In the 32-bit versions your virtual address space is 4GB total; 2GB for User space, and 2GB for System. When you take 3GB for the User space, you only leave 1GB for the System space. This means it's twice as easy to exhaust the System address space, so you may run into kernel-level driver problems (things like disk controllers and other I/O).
I found this excellent article on TechNet that explains some of the pitfalls: "Memory Management - Demystifying /3GB"...
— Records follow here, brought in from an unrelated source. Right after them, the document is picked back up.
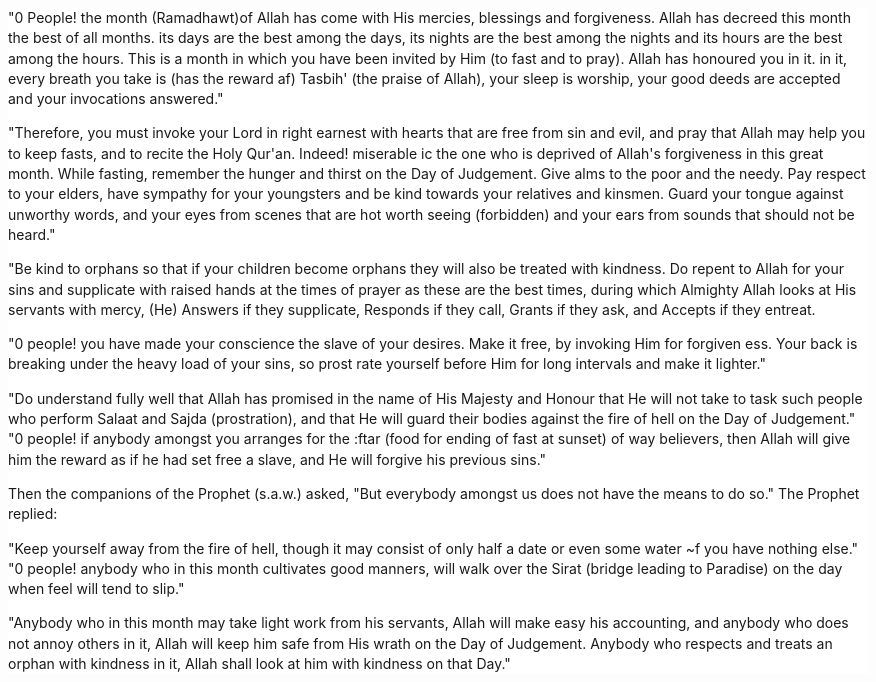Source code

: "0 People! the month (Ramadhawt)of Allah has come with His mercies,
blessings and forgiveness. Allah has decreed this month the best of all
months. its days are the best among the days, its nights are the best
among the nights and its hours are the best among the hours. This is a
month in which you have been invited by Him (to fast and to pray). Allah
has honoured you in it. in it, every breath you take is (has the reward
af) Tasbih' (the praise of Allah), your sleep is worship, your good
deeds are accepted and your invocations answered."

"Therefore, you must invoke your Lord in right earnest with hearts that
are free from sin and evil, and pray that Allah may help you to keep
fasts, and to recite the Holy Qur'an. Indeed! miserable ic the one who
is deprived of Allah's forgiveness in this great month. While fasting,
remember the hunger and thirst on the Day of Judgement. Give alms to the
poor and the needy. Pay respect to your elders, have sympathy for your
youngsters and be kind towards your relatives and kinsmen. Guard your
tongue against unworthy words, and your eyes from scenes that are hot
worth seeing (forbidden) and your ears from sounds that should not be
heard."

"Be kind to orphans so that if your children become orphans they will
also be treated with kindness. Do repent to Allah for your sins and
supplicate with raised hands at the times of prayer as these are the
best times, during which Almighty Allah looks at His servants with
mercy, (He) Answers if they supplicate, Responds if they call, Grants if
they ask, and Accepts if they entreat.

"0 people! you have made your conscience the slave of your desires.
Make it free, by invoking Him for forgiven ess. Your back is breaking
under the heavy load of your sins, so prost rate yourself before Him for
long intervals and make it lighter."

"Do understand fully well that Allah has promised in the name of His
Majesty and Honour that He will not take to task such people who perform
Salaat and Sajda (prostration), and that He will guard their bodies
against the fire of hell on the Day of Judgement." "0 people! if anybody
amongst you arranges for the :ftar (food for ending of fast at sunset)
of way believers, then Allah will give him the reward as if he had set
free a slave, and He will forgive his previous sins."

Then the companions of the Prophet (s.a.w.) asked, "But everybody
amongst us does not have the means to do so." The Prophet replied:

"Keep yourself away from the fire of hell, though it may consist of
only half a date or even some water ~f you have nothing else." "0
people! anybody who in this month cultivates good manners, will walk
over the Sirat (bridge leading to Paradise) on the day when feel will
tend to slip."

"Anybody who in this month may take light work from his servants, Allah
will make easy his accounting, and anybody who does not annoy others in
it, Allah will keep him safe from His wrath on the Day of Judgement.
Anybody who respects and treats an orphan with kindness in it, Allah
shall look at him with kindness on that Day."
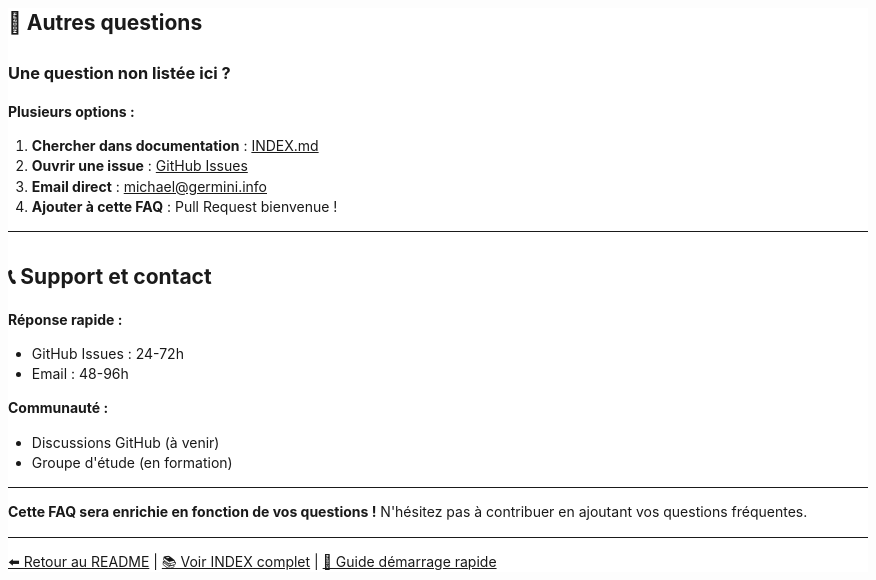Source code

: ## 💬 Autres questions

### Une question non listée ici ?

**Plusieurs options :**
1. **Chercher dans documentation** : [INDEX.md](./INDEX.md)
2. **Ouvrir une issue** : [GitHub Issues](https://github.com/michaelgermini/Brevet-federal-Developpement-de-systemes/issues/new)
3. **Email direct** : michael@germini.info
4. **Ajouter à cette FAQ** : Pull Request bienvenue !

---

## 📞 Support et contact

**Réponse rapide :**
- GitHub Issues : 24-72h
- Email : 48-96h

**Communauté :**
- Discussions GitHub (à venir)
- Groupe d'étude (en formation)

---

**Cette FAQ sera enrichie en fonction de vos questions !** N'hésitez pas à contribuer en ajoutant vos questions fréquentes.

---

[⬅️ Retour au README](./README.md) | [📚 Voir INDEX complet](./INDEX.md) | [🚀 Guide démarrage rapide](./QUICKSTART.md)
Here's an applicable blurb:
Remember that we only have a 4GB total address space to work with. If
we have to allocate an additional 1GB of this address space to the
user-mode space, then the System space is cut in half. Drivers, Heap,
Paged & NonPaged Memory all have only half the resources to work with
now. However, because of the way memory mapping works, cutting the
kernel space in half does a lot more than just reducing the address
space. Many of the structures within the kernel virtual memory space
are cut back by far more than 50%. For example, we took a Windows
Server 2003 Enterprise R2 machine with 1GB of RAM installed and
compared some values with and without the /3GB switch enabled.
Default OS Build:
Free System PTE's: 251,980 (1,007,920 kb)
NonPaged Pool Max: 206,848 kb
With /3GB enabled:
Free System PTE's: 34,884 (139,536 kb)
NonPaged Pool Max: 129,312 kb
As you can see, the Free System PTE's drops by over 200,000. Keep in
mind that this is only a test server that isn't under any sort of
load. A machine under medium to heavy load could quite easily run out
of free PTE's - meaning that the system can no longer map system pages
such as I/O space, kernel stacks and memory descriptor lists. In
addition, look at NonPaged Pool after the /3GB parameter is enabled.